• Supplied passage
====

5. EasyJet to launch winter Bordeaux-Grenoble route

EasyJet is set to add a new Bordeaux-Grenoble route to its offering for people wishing to go on skiing holidays.

From February 13 until March 20, the low-cost airline will fly between the two cities once a week, and will be the only operator to provide this service.

EasyJet says that “several shuttles” will be available at Grenoble to “allow people to reach ski resorts.”

6. Vueling offers extra flights for Christmas holidays

Vueling has added six new routes to its offering for the Christmas period, beginning on December 16 and ending on January 10.

These include:

  • Paris-Orly to Menorca
  • Bordeaux to Malaga
  • Marseille to Malaga
  • Nantes to Gran Canaria
  • Lyon to Rome
  • Lyon to Gran Canaria

Tickets are available on the Vueling website.

7. TGV bar carriage seating areas close amid fifth Covid wave

The bar cars which offer TGV passengers a place to eat and drink during their journey are closing as a result of the pandemic situation.

Passengers will still be able to buy food and drink in the bar area, but will have to return to their seat to consume their purchase.

SNCF CEO Jean-Pierre Farandou said the aim was to avoid gatherings in these carriages, which had only reopened on June 9 with the summer relaxation of Covid restrictions.

He said staff also pass regularly through the train to make sure that everyone is wearing their mask as required, and carriages are frequently aired and disinfected.

This comes as the Institut Pasteur reveals that: “Certain means of transport have been associated with an increased risk of infection.” In trains, the chance of catching the virus increases by 30%, while in planes it rises by 70%.

8. Brittany Ferries reports potential data breach

Brittany Ferries has informed some of its customers that an unforeseen technical issue left their My Account page unprotected, potentially revealing personal information to anyone who had access to the associated email address.

Affected customers were contacted on Tuesday, and told that: “in spite of our cyber vigilance and rigorous security checks,” their “account’s protection settings were unintentionally changed between October 21 and November 2 of this year.”

“We uncovered a fault in the authentication process used for My Account login details that meant any My Account could be accessed without the right password.”

The issue has now been resolved, and Brittany Ferries have said that the “risk of malicious intervention is exceptionally low and certainly there is no evidence that data has been compromised.”

====

• Apply what you read
1 > According to the travel news items, on what date had the TGV bar carriages reopened?
2 > Decide whether each statement agrees with the travel news items: (a) EasyJet will fly between Bordeaux and Grenoble twice a week. (b) One of Vueling's new Christmas routes is Lyon to Rome. (c) In planes, the chance of catching the virus rises by 30%.
3 > Resume the travel news items from their last sentence.

• Given data
====

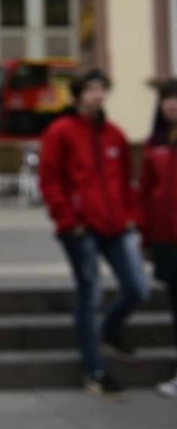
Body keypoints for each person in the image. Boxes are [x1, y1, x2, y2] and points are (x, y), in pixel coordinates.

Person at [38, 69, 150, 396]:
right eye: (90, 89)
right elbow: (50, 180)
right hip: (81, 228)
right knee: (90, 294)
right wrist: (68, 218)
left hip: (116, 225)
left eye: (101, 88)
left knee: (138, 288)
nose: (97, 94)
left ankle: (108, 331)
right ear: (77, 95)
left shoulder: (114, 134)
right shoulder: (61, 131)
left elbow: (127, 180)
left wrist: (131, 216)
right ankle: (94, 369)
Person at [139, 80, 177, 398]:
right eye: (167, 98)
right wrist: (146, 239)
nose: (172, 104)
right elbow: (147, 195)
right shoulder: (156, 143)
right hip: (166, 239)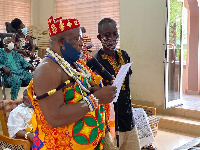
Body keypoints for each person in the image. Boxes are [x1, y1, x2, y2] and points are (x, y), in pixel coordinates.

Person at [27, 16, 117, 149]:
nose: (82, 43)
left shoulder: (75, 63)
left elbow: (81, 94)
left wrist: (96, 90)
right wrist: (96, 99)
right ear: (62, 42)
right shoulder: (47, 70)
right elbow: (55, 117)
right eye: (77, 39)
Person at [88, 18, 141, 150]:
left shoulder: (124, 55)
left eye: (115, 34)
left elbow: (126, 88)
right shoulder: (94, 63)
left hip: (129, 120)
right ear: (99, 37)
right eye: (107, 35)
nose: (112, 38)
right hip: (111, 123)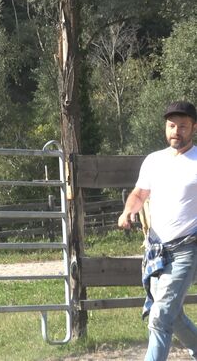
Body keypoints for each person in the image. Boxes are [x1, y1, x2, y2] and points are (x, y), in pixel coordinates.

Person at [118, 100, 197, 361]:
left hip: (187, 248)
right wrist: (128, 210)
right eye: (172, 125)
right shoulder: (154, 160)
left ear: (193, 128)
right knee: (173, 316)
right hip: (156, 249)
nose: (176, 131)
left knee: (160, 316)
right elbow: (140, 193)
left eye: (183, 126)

====

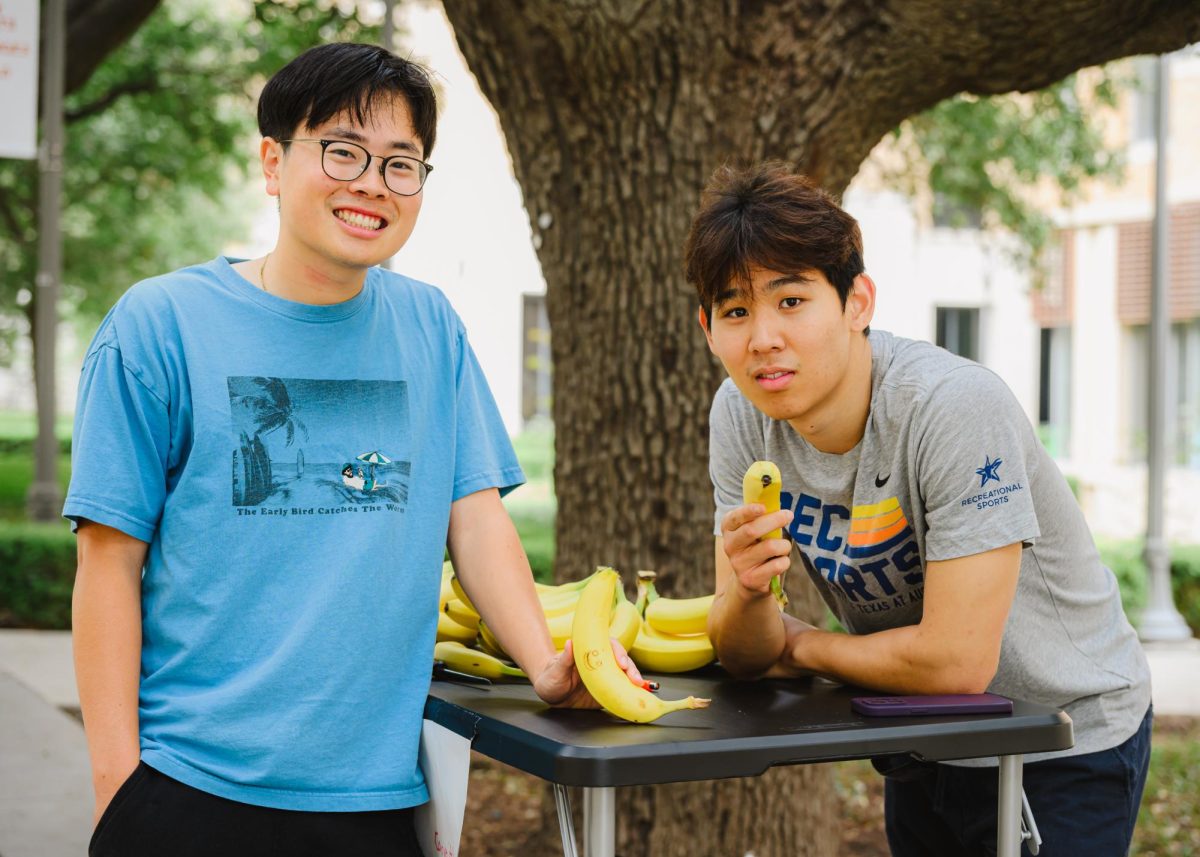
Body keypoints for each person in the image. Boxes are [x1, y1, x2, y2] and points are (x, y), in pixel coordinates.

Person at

====

• Results for the exercise
1 > June 9, with the summer relaxation of Covid restrictions.

2 >
(a) No: "the low-cost airline will fly between the two cities once a week"
(b) Yes: "Lyon to Rome"
(c) No: "in planes it rises by 70%"

3 >
9. Hauts-de-France suspends payments to SNCF over problems with rail system

The Hauts-de-France region has announced that it will be suspending its payments to SNCF because of issues with train services.

In the first half of 2021, Hauts-de-France’s TER trains were delayed or cancelled more often than in any other region, and passengers complained of overcrowding and a generally poor service.

The region had already announced at the end of October that it reserved its right to stop payments if problems with the rail system continued.

Now, despite an ‘emergency plan’ by SNCF, “all of the failures persist,” according to the region’s leaders. “In spite of the actions announced by SNCF, the situation has not been rectified.

However, the Écologistes des Hauts-de-France’s group has criticised the action, describing it as “illegal,” and suggesting that the rail network policy of regional president Xavier Bertrand has “pulled the SNCF network apart.”

10. Brittany Ferries takes delivery of new ship

Brittany Ferries has acquired a new ship, Salamanca, from Swedish ferry operator Stena RoRo. The vessel is 214.5m long, can carry 1,100 people and runs on liquefied natural gas (LNG) engines.

Brittany Ferries CEO Christophe Mathieu described the new ship as “one of the pillars that will drive our recovery from the Covid crisis and deliver another successful 50 years for Brittany Ferries.

“From customers and suppliers to the French crew that will sail with her, we all look forward to welcoming Salamanca to the Brittany Ferries family ahead of her sister ship Santoña a year later.”

By 2025, five new ships will have joined the Brittany Ferries fleet. The first, Galicia, was first put into service in 2020.

The Salamanca will be used for trips between the UK and Spain, although other additions to the Brittany Ferries fleet will cover UK-France routes.